The Wildcat Shuttle is designated as UTA Route 602. The Wildcat Shuttle operates Monday through Friday with a 10-minute frequency from about 7:15 am to 2:30 pm, but only on days when WSU is in session for Fall and Winter semesters. The Wildcat Shuttle turns around on its north end at a roundabout on the OGX busway immediately north of the Weber State Central station and on a loop in the Dee Events Center parking lot on its southern end.

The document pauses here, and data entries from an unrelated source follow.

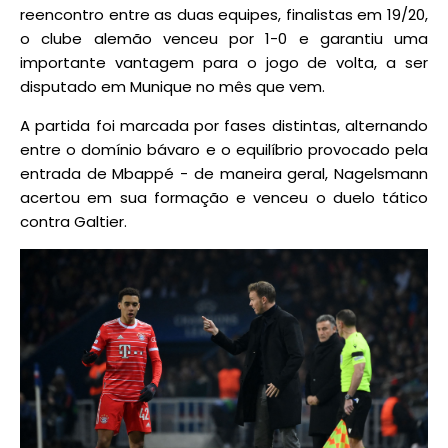
reencontro entre as duas equipes, finalistas em 19/20,
o clube alemão venceu por 1-0 e garantiu uma
importante vantagem para o jogo de volta, a ser
disputado em Munique no mês que vem.
A partida foi marcada por fases distintas, alternando
entre o domínio bávaro e o equilíbrio provocado pela
entrada de Mbappé - de maneira geral, Nagelsmann
acertou em sua formação e venceu o duelo tático
contra Galtier.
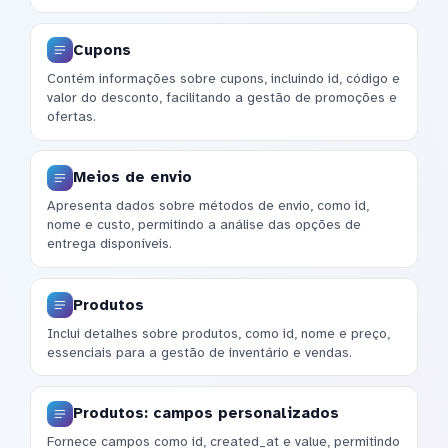
Cupons
Contém informações sobre cupons, incluindo id, código e
valor do desconto, facilitando a gestão de promoções e
ofertas.
Meios de envio
Apresenta dados sobre métodos de envio, como id,
nome e custo, permitindo a análise das opções de
entrega disponíveis.
Produtos
Inclui detalhes sobre produtos, como id, nome e preço,
essenciais para a gestão de inventário e vendas.
Produtos: campos personalizados
Fornece campos como id, created_at e value, permitindo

The Wildcat Shuttle began operating on August 29, 2022 (one year prior to the completion of the remainder of OGX), but with a fairly different schedule. Initially, the Wildcat Shuttle only ran Monday through Friday, but only on days when WSU is in session for Fall and Winter semesters. Its initial schedule was every ten minutes from about 6:30 am to 8:30 pm, but increasing to every five minutes between about 8:30 am to 2:30 pm. However, from May 8 to August 18, 2023 (following the end of the WSU 2023 Winter Semester), the Wildcat Shuttle began operating Monday through Friday with a fifteen-minute frequency from about 8:00 am to 8:00 pm.